The Last Five Years and Structural Suspense
So far during Spring Into Suspense, we've focused a lot on horror, thrillers, and crime dramas. Naturally, these are not the only genres that benefit from suspense. Even comedies can riff on the uncertainty of what will happen next, though the payoff is very different The stakes in suspense do not even have to be large or linear. Suspense can come from the events that define individual lives: love, loss, success, and failure.
In the intimate two-person musical The Last Five Years, you know how the story ends before it even begins. Cathy sits alone onstage and sings "Still Hurting" about the end of her marriage. Instead of lingering on Cathy's emotional state in the present, the show jumps to the beginning of the relationship as Jamie declares his love for "Shiksa Goddess" Cathy after their first meeting.
Suspense is created immediately as we don't know when the two characters will finally interact in a meaningful way with each other onstage. If she's going backward in time and he's going forward, they're bound to intersect on the same moment. What will it be? The characters can interact onstage, but the songs are all solo until their memories line up at the same time in the same place.
The draw of The Last Five Years has always been the stunning music. Writer/composer Jason Robert Brown crafted a series of 13 songs that create evocative and relatable images. You might never have done summer stock theater in Ohio, but you've probably had a disappointing job before. You may have never landed a book deal, but you've probably had good news after falling in love. Brown creates a strong sense of believability through the score that turns the semi-autobiographical tale into something far more universal.
The Last Five Years is not a perfect show. It is incredibly difficult to stage. The focus on the individual characters in their individual moments at the expense of interaction demands two phenomenal actors and a keen eye for stagecraft to pull off. The two leads are terribly flawed characters, making it harder and harder to root for a happy ending whether it's in the past or the present. It's also a slight show, an experiment in form over function. The most beautiful music in the world cannot cover for a light narrative. Just ask the cast, crew, creative team, and producers of The Grass Harp on Broadway about that.

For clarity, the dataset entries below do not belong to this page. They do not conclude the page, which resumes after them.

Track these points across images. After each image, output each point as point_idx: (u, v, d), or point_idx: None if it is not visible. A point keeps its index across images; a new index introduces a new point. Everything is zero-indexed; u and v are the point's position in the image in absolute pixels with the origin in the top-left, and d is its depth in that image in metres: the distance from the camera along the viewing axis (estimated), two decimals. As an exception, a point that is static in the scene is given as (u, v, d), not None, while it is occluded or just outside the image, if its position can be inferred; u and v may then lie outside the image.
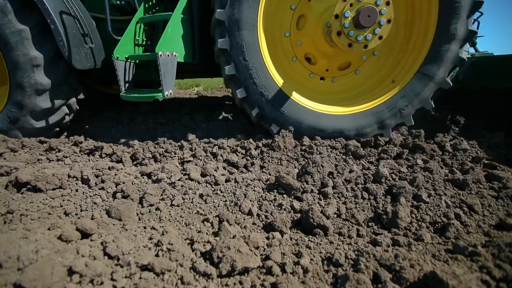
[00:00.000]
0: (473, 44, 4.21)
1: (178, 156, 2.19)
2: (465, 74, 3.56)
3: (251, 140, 2.34)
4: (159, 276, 0.98)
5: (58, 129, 2.73)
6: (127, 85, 2.45)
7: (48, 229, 1.26)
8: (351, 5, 2.04)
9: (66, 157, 2.16)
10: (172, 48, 2.34)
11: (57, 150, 2.31)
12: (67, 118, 2.78)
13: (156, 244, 1.15)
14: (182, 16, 2.40)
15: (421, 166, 1.88)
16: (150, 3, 2.71)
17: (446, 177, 1.72)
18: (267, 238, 1.28)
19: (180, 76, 3.98)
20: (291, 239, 1.30)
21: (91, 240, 1.17)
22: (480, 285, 0.90)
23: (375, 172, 1.74)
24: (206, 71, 3.69)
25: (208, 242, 1.21)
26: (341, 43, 2.15)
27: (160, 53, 2.13)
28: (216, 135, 2.62)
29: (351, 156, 2.09)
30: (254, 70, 2.31)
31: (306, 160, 1.92)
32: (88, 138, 2.60)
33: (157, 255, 1.09)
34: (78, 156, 2.22)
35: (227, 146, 2.28)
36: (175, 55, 2.33)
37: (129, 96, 2.29)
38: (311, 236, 1.31)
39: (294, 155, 2.16)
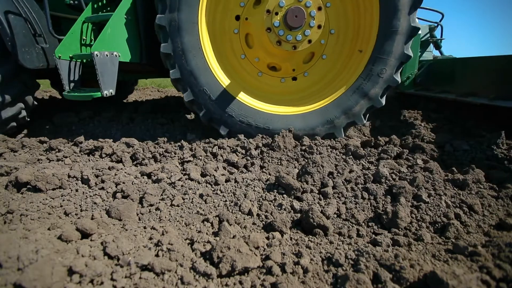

And yet, if you allow yourself to be swayed by the unusual conceit for suspense, seeing The Last Five Years live and in person can be a thrilling experience. There is something beautiful and mesmerizing about this score performed by just the right cast. The honesty of the emotions can cover for a whole lot of flaws with something this beautiful.
The show will never appeal to everyone and critics will never be kind to it. The Off-Broadway revival happening right now confirms it. I fear for the inevitable critical drubbing of the feature film adaptation starring Anna Kendrick and Jeremy Jordan because the screenplay calls for all of the songs to be sung just as they are onstage: alone and isolated from the relationship even if the other person is in the scene. It's the greatest strength and the greatest flaw of a show that hinges on not knowing when the two characters will finally meet in song.